SRA issues warning over law firm mergers

Regulator says firms must prioritise clients’ interests following high-profile collapses of consolidator firms

The Solicitors Regulation Authority (SRA) has issued a new warning to law firms involved in their own merger or takeover deals that they must conduct adequate due diligence and prioritise clients’ interests. 

The warning is intended to remind law firm managers in England and Wales of their obligations when involved in such deals, including pre-pack sales and acquisitions of firms in administration. 

It forms part of the regulator’s response to the high-profile collapses of consolidator firms including Metamorph Law and Axiom Ince. The SRA is itself subject to a review by the Legal Standards Board over its conduct in relation to Axiom, which bought two firms out of administration last year before the SRA intervened over more than £60m missing from its client account. 

The regulator has also faced backlash from the profession over the strain such interventions have placed on the compensation fund, which is paid for by solicitors and firms, with the SRA saying last month that annual contributions would have to increase to plug the shortfall. 

The warning noted that multiple acquisitions in a short period of time “can create challenges in respect of business integration, organisational culture, and maintaining standards of service to increased client numbers”. 

It added that managers of a firm “should always make sure that acquisitional growth does not lead to ineffective governance structures, systems or controls which could cause detriment to clients or undermine trust in the profession”.

The regulator is “concerned that clients’ interests are not always paramount” during such deals, noting that it had seen firms treat client files as a “commodity that can be bought or sold irrespective of what the clients want to do or who they want to represent them going forward”.

Other behaviours the SRA said it had seen that could put firms at odds with its regulations included failing to obtain informed consent from clients or ensure that client money was properly reconciled prior to transfer to a buying firm and, once a firm had been acquired, failing to identify urgent client matters so that deadlines were missed. 

“We appreciate that it can sometimes be in clients’ best interests for a firm to seek a purchaser for a swift acquisition, which ‘leaves nothing behind’, in order to avoid disruption or delay to their matters,” the SRA explained.

“On other occasions, it can be in clients’ best interests for the firm, for example, to arrange to transfer specific parts of the business or particular matter types. When these kinds of decisions are being made, it will be important to ensure that clients’ best interests are at the forefront of those considerations and are clearly documented.”

Making decisions “purely on the grounds of expediency or commercial reasons” would be inappropriate, it added. 
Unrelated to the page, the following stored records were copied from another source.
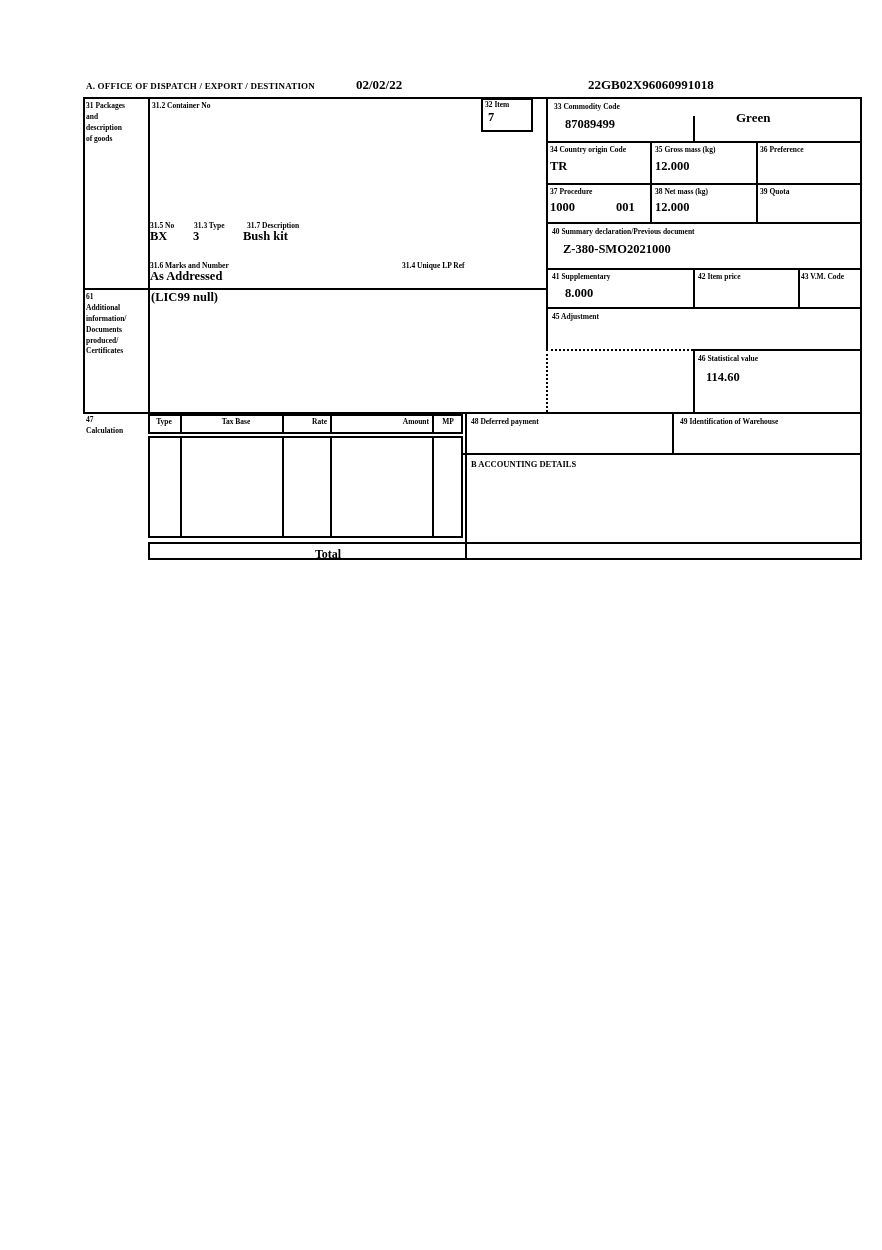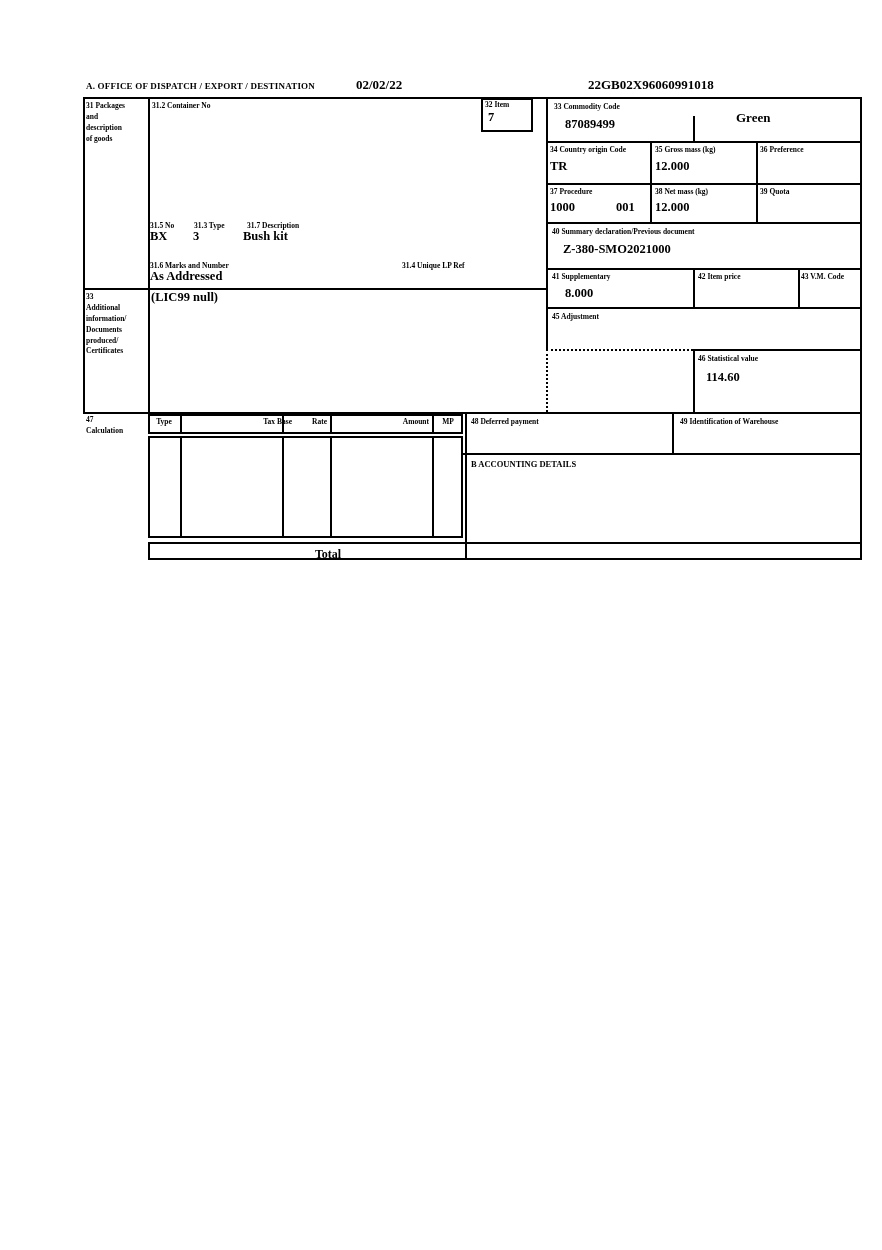--- a/index.html
+++ b/index.html
@@ -102,7 +102,7 @@
     <div class="lbl" style="left:615px;top:175px;">42 Item price</div>
     <div class="lbl" style="left:718px;top:175px;">43 V.M. Code</div>
 
-    <div class="lbl" style="left:3px;top:195px;width:60px;">33
+    <div class="lbl" style="left:3px;top:195px;width:60px;">61
 Additional
 information/
 Documents

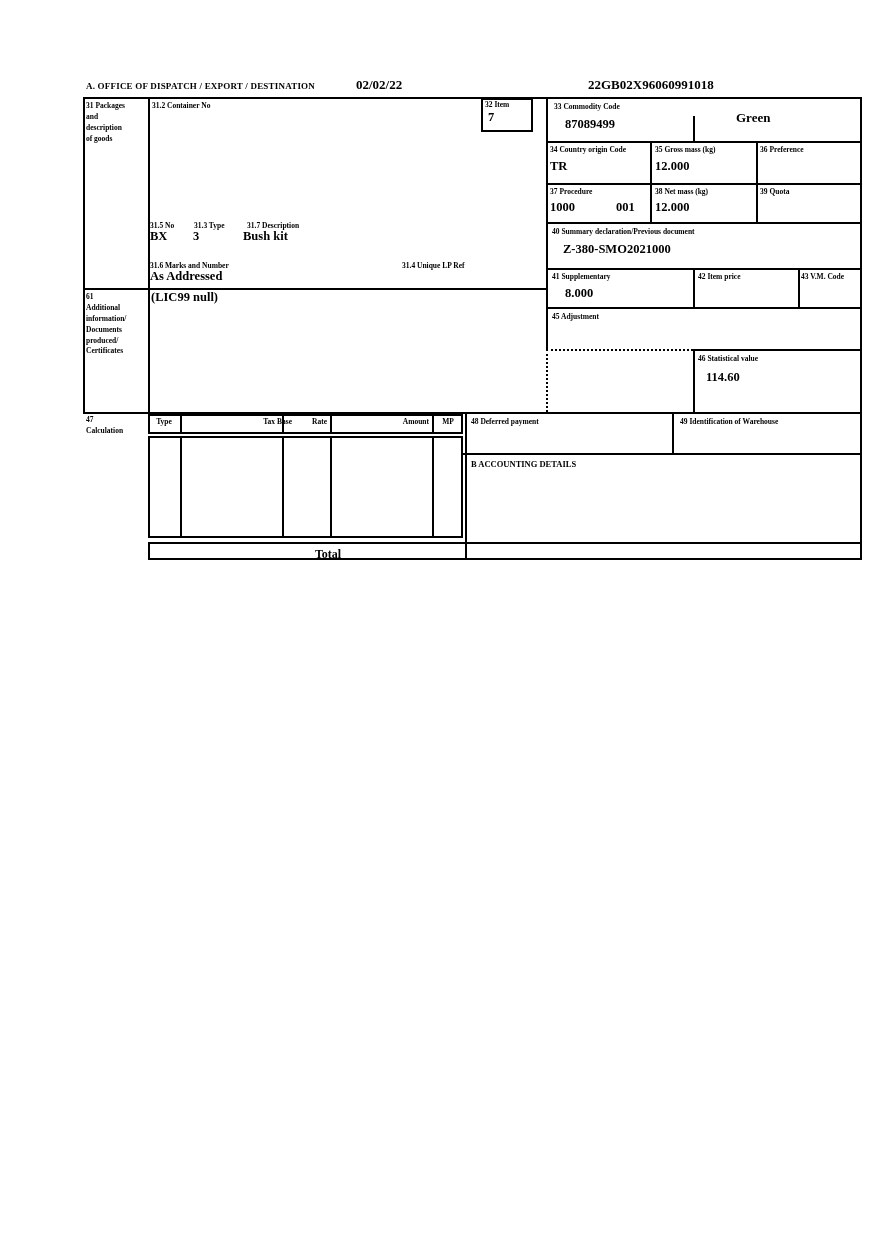--- a/index.html
+++ b/index.html
@@ -127,7 +127,7 @@
     <div class="vl" style="left:247px;top:339px;height:102px;"></div>
     <div class="vl" style="left:349px;top:339px;height:102px;"></div>
     <div class="colhead t-center" style="left:65px;width:32px;">Type</div>
-    <div class="colhead t-center" style="left:97px;width:112px;text-align:right;">Tax Base</div>
+    <div class="colhead t-center" style="left:97px;width:112px;">Tax Base</div>
     <div class="colhead t-right" style="left:199px;width:48px;">Rate</div>
     <div class="colhead t-right" style="left:247px;width:102px;">Amount</div>
     <div class="colhead t-center" style="left:349px;width:32px;">MP</div>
The warning highlighted the need for both sides of a deal to conduct adequate due diligence, noting it had seen instances of firms failing to do any due diligence on the firm they were buying or consider if they had the capacity to do the work they would be getting. Meantime sellers must “investigate concerns about the acquiring firm’s competence, systems, staffing or capacity to act in your clients’ best interests going forward”.

The SRA reminded firms that they must tell it promptly if they are in serious financial difficulty and report that they are being acquired leaving enough time for the regulator to ensure clients’ interests are being protected. 

It added that the SRA had seen situations where solicitor managers had not been appointed when a firm entered administration or liquidation, perhaps to save costs or because the firms were unaware of the need for one. 

“This potentially puts at risk client confidentiality and privilege. It might also lead to breaches of the SRA Accounts Rules in respect of the handling and management of client money,” it warned. 

Failure to have proper regard to the warning notice is likely to lead to disciplinary action, it added. 

The collapse of consolidator firms like Axiom Ince has led to questions over how proactive the SRA is in monitoring firms that grow rapidly through acquisitions. Legal Futures reported that the regulator’s chief executive, Paul Phillip, said last autumn that more active checks on law M&A deals before they conclude would significantly increase its workload and therefore costs. 

However, the new notice warns that “as well as considering enforcement action, we will swiftly take preventative action where we consider that a solicitor or law firm presents an imminent risk to clients, future clients, the public or the public interest. Commonly, this will be where there is a need to protect the public, for example from dishonest solicitors”.

The notice could be updated to include learning from the SRA’s ongoing consumer protection review, which is looking at issues including risks associated with M&A, and its thematic review of growth strategies across the legal sector. 

There is also the potential for further guidance or changes to the SRA’s approach in its oversight of law firm M&A once the LSB’s review into its own conduct is completed. 

CM Murray partner Corinne Staves, who specialises in partnership law, commented: “Significant consolidation in the legal services market looks set to continue in 2024, with cash being a critical issue for firms of all shapes and sizes. What the SRA’s note doesn’t do is answer some of the criticisms levelled at the SRA in the wake of Axiom Ince. Critics may argue that reiterating that firms in financial difficulties must tell the regulator in a timely fashion would not have prevented the harms the profession has recently witnessed. 

“Having said that, the fact that the SRA has issued this warning notice reassures – and warns – law firms that this issue is now a priority for the regulator. The prominent link to enforcement action may mean that firmer enforcement action will follow.”